We are interested in combining two different regimes of coherent control. The first regime is "classical" coherent control which includes transitions between bound states and is used to coherently excite a given medium. In this regime there are very well known effects such as Rabi oscillations, adiabatic passage and Ramsey fringes to name a few. The second regime is coherent control of electron population between a bound state and a continuum. In this regime the process of high-harmonic-generation (HHG) is of particular interest for us. In HHG ionization and recollision of electrons leads to the emission of high-energy photons, such as extreme-UV (EUV) radiation. We are mainly interested in controlling the process of HHG through the application of "classical" coherent control, both at the single emitter level and at the macroscopic scale, involving many emitters over extended length and time scales.
Superoscillatory signals contain local oscillations with rates which exceed the spectral content of the signal.

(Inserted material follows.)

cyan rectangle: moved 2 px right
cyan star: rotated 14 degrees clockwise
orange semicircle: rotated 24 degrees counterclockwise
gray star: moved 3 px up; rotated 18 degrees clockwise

At heart this is an interference phenomena between spectral modes which is reminiscent of the phenomena of a beat frequency.
We are interested in exploiting the fact that superoscillations are not susceptible to operations which are described through their spectral response to achieve
unintuitive optical behavior. One such an example is overcoming or "cheating" the absorption in dielectric materials.
Behavioral and genetic algorithms use ideas from the biological world to solve optimization problems who do not have an analytical solutions and whose solution space is huge. We use such algorithms to solve different problems in optics. For example - designing optical nano antennas which would be optimized for nonlinear frequency conversion processes.
We are interested in novel phenomena emerging when different optical modes are coupled with the use of a temporal modulation. For example, when two modes oscillating at different frequencies, while having opposite dispersion are coupled by a temporal modulation the coupled mode dynamics leads to the formation of a stable soliton pair propagating in the waveguide.